-- EXCERPT --
Data Quality Framework

Organizations should establish data quality tiers:

Tier 1: Full Statcast, verified stats (MLB, some NPB)
Tier 2: Comprehensive traditional stats, video (NPB, KBO)
Tier 3: Basic stats, limited video (CPBL, Mexican League)
Tier 4: Incomplete stats, showcase only (Cuban, some Latin leagues)

Python

# Python: Building composite international player evaluation
import pandas as pd
import numpy as np

class InternationalPlayerEvaluator:
    """
    Comprehensive evaluation system for international players
    combining traditional stats, physical metrics, and projections
    """

    def __init__(self):
        self.weights = {
            'stats': 0.35,
            'tools': 0.30,
            'physical': 0.20,
            'track_record': 0.15
        }

    def evaluate_stats(self, league, avg, obp, slg, age):
        """Evaluate statistical performance with league adjustments"""
        league_factors = {
            'MLB': 1.00,
            'NPB': 0.85,
            'KBO': 0.78,
            'CPBL': 0.70,
            'Cuban': 0.75,
            'Mexican': 0.68
        }

        factor = league_factors.get(league, 0.65)

-- TO BE DONE --
Reproduce the part of the data quality excerpt above that begins at the words "Tier 2: Comprehensive" and stops after "some Latin leagues)".

-- EXTRACTED MATERIAL --
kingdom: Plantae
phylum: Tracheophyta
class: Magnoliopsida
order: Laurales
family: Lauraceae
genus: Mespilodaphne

-- ANSWER FOR THIS EXERCISE --
Tier 2: Comprehensive traditional stats, video (NPB, KBO)
Tier 3: Basic stats, limited video (CPBL, Mexican League)
Tier 4: Incomplete stats, showcase only (Cuban, some Latin leagues)